Frankly, I wouldn't trust the incompetent masses with anything more complex than a cudgel that was given to them in the hopes that they manage to injure themselves, preferably fatally.
Minolta is actually using the same engine as the low end Xerox series color laser... or the other way around... hard to tell many times.
Good advice for the cartridges, refilling the yellow with black is most viable.
Small kink in your plan, all laser printers have some kind of protection against putting the wrong toner cartridge in the wrong slot, ranging from a small circuit to physical differences of the cartridges...
It's probably be far easier to take an empty yellow cartridge and refill it with black toner** assuming your cartridges are not UID tagged by the company that sells them and once they are flagged as "empty" you can not reuse them come heck or high water...
**HUGE MESS WARNING!
Ruddy brilliant idea! Introducing "noise" is a great idea, but there is a catch....

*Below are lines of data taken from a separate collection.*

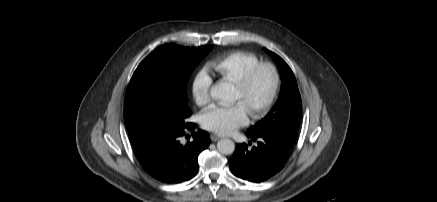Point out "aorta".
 I'll use <instances>...</instances> for the list:
<instances>
[{"mask_svg":"<svg viewBox=\"0 0 437 202\" xmlns=\"http://www.w3.org/2000/svg\"><path fill=\"white\" fill-rule=\"evenodd\" d=\"M211 96L223 103L235 101V88L233 84L225 81H218L210 89ZM217 149L220 153L230 155L235 150V144L230 139H221L217 143Z\"/></svg>","mask_w":437,"mask_h":202,"instance_id":"obj_1","label":"aorta"}]
</instances>
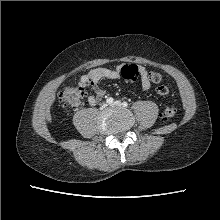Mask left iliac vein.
Instances as JSON below:
<instances>
[{"label": "left iliac vein", "instance_id": "left-iliac-vein-1", "mask_svg": "<svg viewBox=\"0 0 220 220\" xmlns=\"http://www.w3.org/2000/svg\"><path fill=\"white\" fill-rule=\"evenodd\" d=\"M122 104L120 101H115L112 106H115V107H120Z\"/></svg>", "mask_w": 220, "mask_h": 220}]
</instances>
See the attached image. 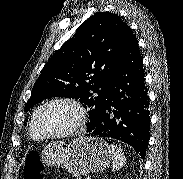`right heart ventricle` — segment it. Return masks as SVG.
Here are the masks:
<instances>
[{"instance_id":"obj_1","label":"right heart ventricle","mask_w":183,"mask_h":179,"mask_svg":"<svg viewBox=\"0 0 183 179\" xmlns=\"http://www.w3.org/2000/svg\"><path fill=\"white\" fill-rule=\"evenodd\" d=\"M39 109H40V107L35 110V112L32 115L30 124H29V134H30L31 138H33L34 140L42 139V136L38 133V131L36 129V117H37V113H38Z\"/></svg>"}]
</instances>
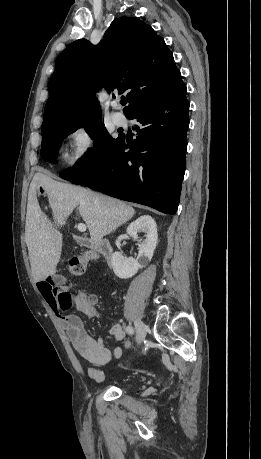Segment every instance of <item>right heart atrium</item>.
I'll return each mask as SVG.
<instances>
[{"label":"right heart atrium","instance_id":"right-heart-atrium-1","mask_svg":"<svg viewBox=\"0 0 261 459\" xmlns=\"http://www.w3.org/2000/svg\"><path fill=\"white\" fill-rule=\"evenodd\" d=\"M68 151L65 155L67 167L80 165L94 148L96 137L91 127L79 124L73 127L67 135Z\"/></svg>","mask_w":261,"mask_h":459}]
</instances>
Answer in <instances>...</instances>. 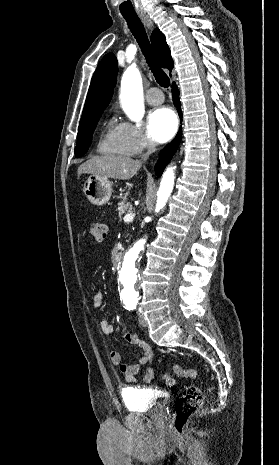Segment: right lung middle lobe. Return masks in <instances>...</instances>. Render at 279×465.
<instances>
[{
	"label": "right lung middle lobe",
	"instance_id": "obj_1",
	"mask_svg": "<svg viewBox=\"0 0 279 465\" xmlns=\"http://www.w3.org/2000/svg\"><path fill=\"white\" fill-rule=\"evenodd\" d=\"M101 114L102 113H100L97 117H95L87 125L79 127L78 140H77V144H76V148H75L76 157H81L87 152V150H88V148L90 146L91 140H92L93 131H94L96 125H97V122H98Z\"/></svg>",
	"mask_w": 279,
	"mask_h": 465
}]
</instances>
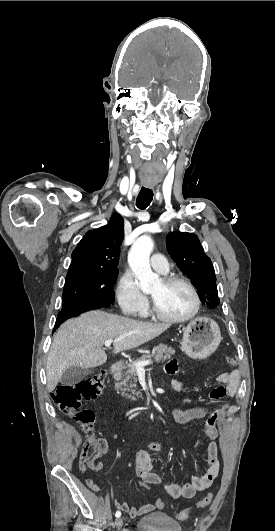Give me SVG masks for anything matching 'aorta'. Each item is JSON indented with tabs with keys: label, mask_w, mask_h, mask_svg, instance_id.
<instances>
[{
	"label": "aorta",
	"mask_w": 275,
	"mask_h": 531,
	"mask_svg": "<svg viewBox=\"0 0 275 531\" xmlns=\"http://www.w3.org/2000/svg\"><path fill=\"white\" fill-rule=\"evenodd\" d=\"M154 243L150 235H142L133 243L128 255L130 269L142 291H153L157 287H162V281L159 275L152 273L149 259L153 251Z\"/></svg>",
	"instance_id": "obj_1"
}]
</instances>
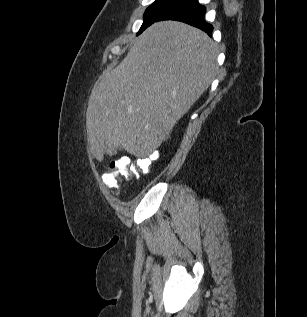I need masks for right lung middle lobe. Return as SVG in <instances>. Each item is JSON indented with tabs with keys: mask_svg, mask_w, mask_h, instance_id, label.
<instances>
[{
	"mask_svg": "<svg viewBox=\"0 0 307 317\" xmlns=\"http://www.w3.org/2000/svg\"><path fill=\"white\" fill-rule=\"evenodd\" d=\"M173 1L174 0H156L152 3L144 13V22L137 35L151 25L172 4Z\"/></svg>",
	"mask_w": 307,
	"mask_h": 317,
	"instance_id": "right-lung-middle-lobe-1",
	"label": "right lung middle lobe"
}]
</instances>
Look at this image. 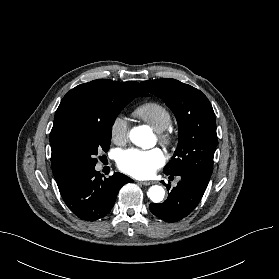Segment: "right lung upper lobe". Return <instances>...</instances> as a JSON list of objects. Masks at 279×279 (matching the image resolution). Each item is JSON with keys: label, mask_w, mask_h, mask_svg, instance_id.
I'll list each match as a JSON object with an SVG mask.
<instances>
[{"label": "right lung upper lobe", "mask_w": 279, "mask_h": 279, "mask_svg": "<svg viewBox=\"0 0 279 279\" xmlns=\"http://www.w3.org/2000/svg\"><path fill=\"white\" fill-rule=\"evenodd\" d=\"M120 95L148 96L137 82L98 79L76 86L62 99L50 133L52 171L58 188L77 172L71 156L72 135L86 124L99 119L107 101Z\"/></svg>", "instance_id": "right-lung-upper-lobe-1"}]
</instances>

The dot codes are a small "matrix" squares ranging from 1"x1" to 2"x2" depending on make and manufacture, sort of like those new style "barcodes" that look like a jumble of black squares... only more spaced out, the actual dot density is very low in the matrix (most laser printers you can fit 600-1200 dots in an inch) and generally there is only around a few dozen dots in the entire matrix.
That in and of itself is not bad... but that matrices are in a repeating tiled pattern.... across the entire page.
If I'm understanding the concept well enough (I'm a hardware guy, and SO not a programmer lol) due to the large number of repeating samples, to truely mask the code well enough you'd either need to introduce a TON of noise across the entire page and still stand the risk that there are enough partial codes left to build back from, as well as turning the entire page slightly yellow ^_^
Or, overlay a noise "pattern" directly on top of the dot codes, which would require needing to know the size of the matrix patterns...
IMHO, adding noise to interfere with the dot codes sounds pretty difficult and at worst, wasteful of yellow toner...
Still a really great idea! I'd love to see your work if you do dive into this!
c) The license plate identifies one particular car, not [necessarily] the factory that made it. The printer code identifies the printer, not the paper it is on.
The printer code (usually) most certainly DOES identify the paper it is on, it contains the unique page count of that page, and sometimes even the DATE AND TIME of the printout.
For example, a typical dot code will allow you, if deciphered, to say that "This was document 379,125 and was printed from a Lexmark C912 with the serial number '3fg4f2gh31111111oneone'"
Strange... that's a LOT like a car... I.E. "That guy was driving a 1997 Ford Feista with the plate number '8myrust'"
No, it's definetly a hardware level process, you get them even with internal printer status/info pages (assuming they are color).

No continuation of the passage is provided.